For a long time it was generally believed that Columbus and his crew had been the first Europeans to make landfall in the Americas. In fact they were not the first explorers from Europe to reach the Americas, having been preceded by the Viking expedition led by Leif Erikson in the 11th century; however, Columbus's voyages were the ones that led to ongoing European contact with the Americas, inaugurating a period of exploration, conquest, and colonization whose effects and consequences persist to the present.
Columbus was an Italian-born navigator sailing for the Crown of Castile (Spain) in search of a westward route to Asia, to access the sources of spices and other oriental goods. This failed when he encountered the New World between Europe and Asia. Columbus made a total of four voyages to the Americas between 1492 and 1502, setting the stage for the European exploration and colonization of the Americas, ultimately leading to the Columbian Exchange.

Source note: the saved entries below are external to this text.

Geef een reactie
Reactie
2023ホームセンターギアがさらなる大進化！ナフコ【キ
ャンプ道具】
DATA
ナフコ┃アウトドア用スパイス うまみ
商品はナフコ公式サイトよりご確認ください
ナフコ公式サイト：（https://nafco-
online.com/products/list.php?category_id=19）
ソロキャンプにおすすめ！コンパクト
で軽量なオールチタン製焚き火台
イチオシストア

At the time of the Columbus voyages, the Americas were inhabited by the Indigenous Americans, the descendants of Paleo-Indians who crossed Beringia from Asia to North America beginning around 20,000 years ago. Columbus's voyages led to the widespread knowledge that a continent existed west of Europe and east of Asia. This breakthrough in geographical science led to the exploration and colonization of the New World by Spain and other European sea powers, and is sometimes cited as the start of the modern era.Spain, Portugal, and other European kingdoms sent expeditions and established colonies throughout the New World, converted the native inhabitants to Christianity, and built large trade networks across the Atlantic, which introduced new plants, animals, and food crops to both continents. The search for a westward route to Asia continued in 1513 when Vasco Nuñez de Balboa crossed the narrow Isthmus of Panama to become the first European to sight the Pacific Ocean from the shores of the New World. The search was completed in 1521, when the Castilian (Spanish) Magellan expedition sailed across the Pacific and reached Southeast Asia, retourning to Europe after sailing further West and achieving the first circumnavigation of the world.